Our findings suggest that the decision on when to rescreen people’s risk of cardiovascular disease should be decided according to their baseline risk and that for most individuals it may be done at a much longer interval than currently recommended. Less than 10% of those in the lowest baseline risk group (<5%) would be over the risk threshold even at 19 years. Those with low baseline risk (5-<10%) also had a low probability of crossing the treatment threshold early on, with 9% crossing the threshold after eight years. Together these two groups made up over 75% of each study population examined—that is, over three quarters of the population had <10% baseline risk. It is likely that populations who are not receiving treatment in the wider community will be also concentrated in the very low and low risk end of the risk continuum and so for most patients frequent monitoring is not needed.

The results of the low risk groups contrast with those in the intermediate risk (10-<15%) and high intermediate risk (15-<20%) groups, of whom 32.1% and 73.5% had crossed the threshold by eight years of follow-up, indicating that remeasurement before this time is indicated. The probability of crossing the threshold for the intermediate risk (10-<15%) group was only 5.7% after three years, and so clinicians may choose to wait longer to remeasure risk.

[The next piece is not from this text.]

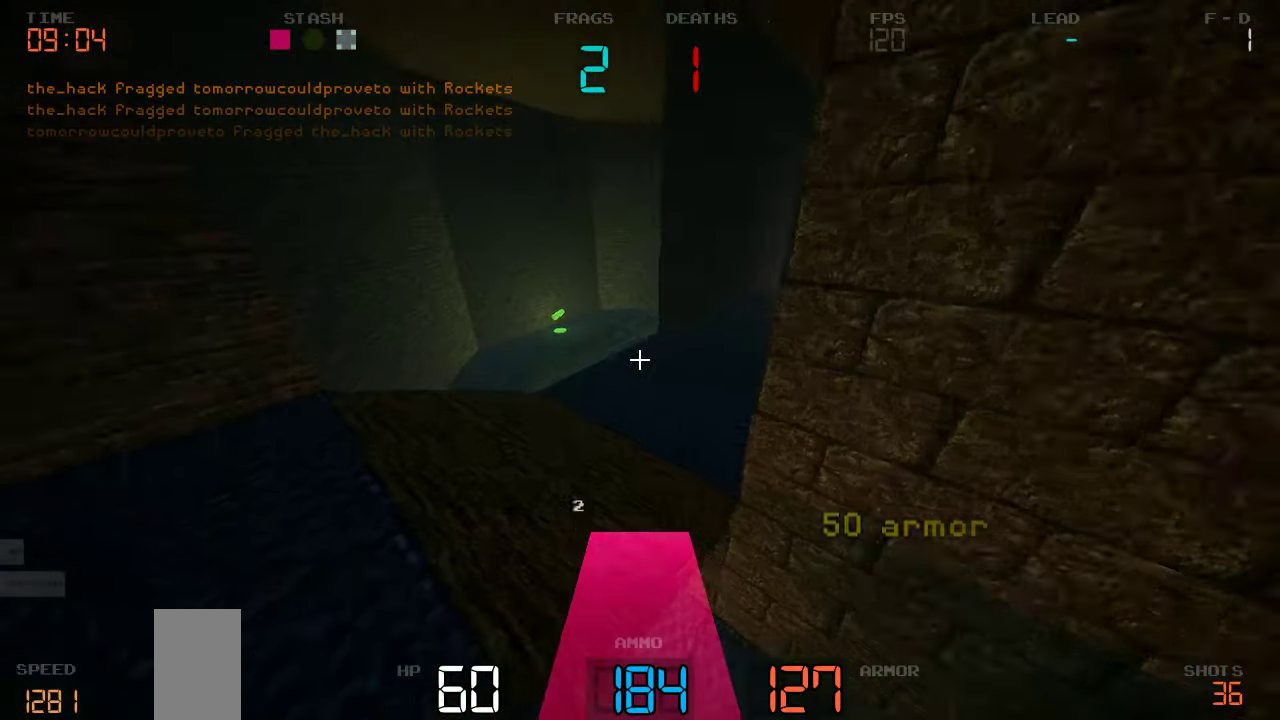
{"keys": ["a"], "events": [[33, "w", "up"], [116, "w", "down"], [200, "a", "up"], [433, "w", "up"], [500, "a", "down"]]}
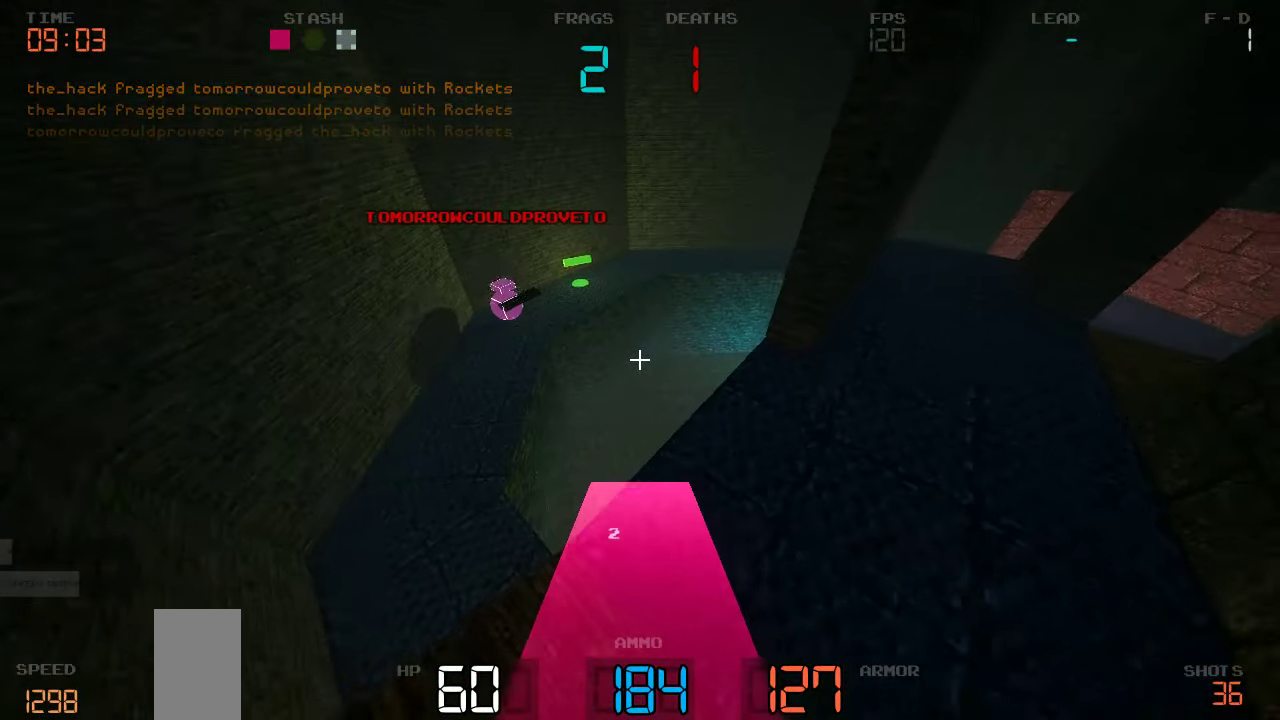
{"keys": ["d"], "events": [[333, "a", "up"], [350, "d", "down"]]}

Whereas the probability of crossing the 20% risk threshold increases progressively over years 1 to 3 for the three groups below 15% baseline risk, the probability of crossing the 20% threshold seems to decrease in those at 15-<20% baseline risk, from 16.1% at one year to 11.3% at three years. We do not think this is biologically plausible and is likely to be a chance finding. For all years a large part of this is likely to be due to measurement variability rather than to a true increase in underlying risk: there is a probability of at least this magnitude (19%) of crossing the threshold if remeasurement is done after only a few weeks (see NHANES estimates in the supplementary file). The examples in supplementary table 2 show how even minor changes in risk factors can change people over the threshold. While it is clear that the high-intermediate risk group warrant closer follow-up than those in the lower risk groups, the optimum time interval for remeasurement remains uncertain.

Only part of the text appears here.